STORED ROWS:
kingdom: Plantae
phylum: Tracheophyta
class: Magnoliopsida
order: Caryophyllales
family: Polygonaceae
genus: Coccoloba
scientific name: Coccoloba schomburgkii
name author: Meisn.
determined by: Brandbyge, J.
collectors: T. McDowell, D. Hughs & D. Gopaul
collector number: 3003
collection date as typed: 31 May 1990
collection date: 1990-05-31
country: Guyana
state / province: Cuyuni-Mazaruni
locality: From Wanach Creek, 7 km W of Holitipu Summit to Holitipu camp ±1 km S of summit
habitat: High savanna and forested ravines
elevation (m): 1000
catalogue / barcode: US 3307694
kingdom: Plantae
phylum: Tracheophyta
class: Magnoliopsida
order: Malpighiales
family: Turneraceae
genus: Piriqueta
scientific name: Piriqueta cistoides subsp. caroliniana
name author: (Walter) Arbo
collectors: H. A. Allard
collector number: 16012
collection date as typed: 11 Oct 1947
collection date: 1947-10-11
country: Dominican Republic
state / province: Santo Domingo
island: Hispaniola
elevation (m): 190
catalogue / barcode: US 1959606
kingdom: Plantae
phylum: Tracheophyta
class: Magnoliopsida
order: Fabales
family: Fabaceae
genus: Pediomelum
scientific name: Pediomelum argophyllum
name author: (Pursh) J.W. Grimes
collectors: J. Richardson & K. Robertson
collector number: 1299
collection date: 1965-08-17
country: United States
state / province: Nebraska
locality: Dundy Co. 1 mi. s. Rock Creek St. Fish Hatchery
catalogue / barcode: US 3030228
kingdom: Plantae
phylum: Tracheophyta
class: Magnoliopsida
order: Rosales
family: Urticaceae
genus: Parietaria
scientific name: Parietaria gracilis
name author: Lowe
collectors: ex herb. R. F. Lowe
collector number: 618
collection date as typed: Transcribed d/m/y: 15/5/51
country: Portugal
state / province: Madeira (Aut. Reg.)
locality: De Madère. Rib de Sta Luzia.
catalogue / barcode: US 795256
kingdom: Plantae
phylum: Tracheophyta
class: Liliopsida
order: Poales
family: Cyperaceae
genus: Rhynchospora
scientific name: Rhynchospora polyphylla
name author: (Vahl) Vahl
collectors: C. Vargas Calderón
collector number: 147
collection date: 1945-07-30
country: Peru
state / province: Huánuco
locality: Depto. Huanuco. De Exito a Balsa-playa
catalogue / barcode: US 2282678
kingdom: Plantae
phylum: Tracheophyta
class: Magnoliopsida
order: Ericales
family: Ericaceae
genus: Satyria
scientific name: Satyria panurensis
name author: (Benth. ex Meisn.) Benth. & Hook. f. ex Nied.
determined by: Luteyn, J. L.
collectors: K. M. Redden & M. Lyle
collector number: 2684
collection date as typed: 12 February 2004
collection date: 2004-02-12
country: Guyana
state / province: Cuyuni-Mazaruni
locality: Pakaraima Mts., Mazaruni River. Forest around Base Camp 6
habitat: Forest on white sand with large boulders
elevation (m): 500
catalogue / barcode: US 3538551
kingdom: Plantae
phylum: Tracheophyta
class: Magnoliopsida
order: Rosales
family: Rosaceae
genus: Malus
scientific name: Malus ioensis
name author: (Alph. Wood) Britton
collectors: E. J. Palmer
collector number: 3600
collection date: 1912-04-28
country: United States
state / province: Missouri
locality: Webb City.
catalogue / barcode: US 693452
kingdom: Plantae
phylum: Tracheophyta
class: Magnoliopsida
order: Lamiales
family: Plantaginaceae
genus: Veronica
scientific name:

DO THIS: Write out every one of the lines above, keeping each character, space, and line break unchanged.

SOLUTION:
kingdom: Plantae
phylum: Tracheophyta
class: Magnoliopsida
order: Caryophyllales
family: Polygonaceae
genus: Coccoloba
scientific name: Coccoloba schomburgkii
name author: Meisn.
determined by: Brandbyge, J.
collectors: T. McDowell, D. Hughs & D. Gopaul
collector number: 3003
collection date as typed: 31 May 1990
collection date: 1990-05-31
country: Guyana
state / province: Cuyuni-Mazaruni
locality: From Wanach Creek, 7 km W of Holitipu Summit to Holitipu camp ±1 km S of summit
habitat: High savanna and forested ravines
elevation (m): 1000
catalogue / barcode: US 3307694
kingdom: Plantae
phylum: Tracheophyta
class: Magnoliopsida
order: Malpighiales
family: Turneraceae
genus: Piriqueta
scientific name: Piriqueta cistoides subsp. caroliniana
name author: (Walter) Arbo
collectors: H. A. Allard
collector number: 16012
collection date as typed: 11 Oct 1947
collection date: 1947-10-11
country: Dominican Republic
state / province: Santo Domingo
island: Hispaniola
elevation (m): 190
catalogue / barcode: US 1959606
kingdom: Plantae
phylum: Tracheophyta
class: Magnoliopsida
order: Fabales
family: Fabaceae
genus: Pediomelum
scientific name: Pediomelum argophyllum
name author: (Pursh) J.W. Grimes
collectors: J. Richardson & K. Robertson
collector number: 1299
collection date: 1965-08-17
country: United States
state / province: Nebraska
locality: Dundy Co. 1 mi. s. Rock Creek St. Fish Hatchery
catalogue / barcode: US 3030228
kingdom: Plantae
phylum: Tracheophyta
class: Magnoliopsida
order: Rosales
family: Urticaceae
genus: Parietaria
scientific name: Parietaria gracilis
name author: Lowe
collectors: ex herb. R. F. Lowe
collector number: 618
collection date as typed: Transcribed d/m/y: 15/5/51
country: Portugal
state / province: Madeira (Aut. Reg.)
locality: De Madère. Rib de Sta Luzia.
catalogue / barcode: US 795256
kingdom: Plantae
phylum: Tracheophyta
class: Liliopsida
order: Poales
family: Cyperaceae
genus: Rhynchospora
scientific name: Rhynchospora polyphylla
name author: (Vahl) Vahl
collectors: C. Vargas Calderón
collector number: 147
collection date: 1945-07-30
country: Peru
state / province: Huánuco
locality: Depto. Huanuco. De Exito a Balsa-playa
catalogue / barcode: US 2282678
kingdom: Plantae
phylum: Tracheophyta
class: Magnoliopsida
order: Ericales
family: Ericaceae
genus: Satyria
scientific name: Satyria panurensis
name author: (Benth. ex Meisn.) Benth. & Hook. f. ex Nied.
determined by: Luteyn, J. L.
collectors: K. M. Redden & M. Lyle
collector number: 2684
collection date as typed: 12 February 2004
collection date: 2004-02-12
country: Guyana
state / province: Cuyuni-Mazaruni
locality: Pakaraima Mts., Mazaruni River. Forest around Base Camp 6
habitat: Forest on white sand with large boulders
elevation (m): 500
catalogue / barcode: US 3538551
kingdom: Plantae
phylum: Tracheophyta
class: Magnoliopsida
order: Rosales
family: Rosaceae
genus: Malus
scientific name: Malus ioensis
name author: (Alph. Wood) Britton
collectors: E. J. Palmer
collector number: 3600
collection date: 1912-04-28
country: United States
state / province: Missouri
locality: Webb City.
catalogue / barcode: US 693452
kingdom: Plantae
phylum: Tracheophyta
class: Magnoliopsida
order: Lamiales
family: Plantaginaceae
genus: Veronica
scientific name:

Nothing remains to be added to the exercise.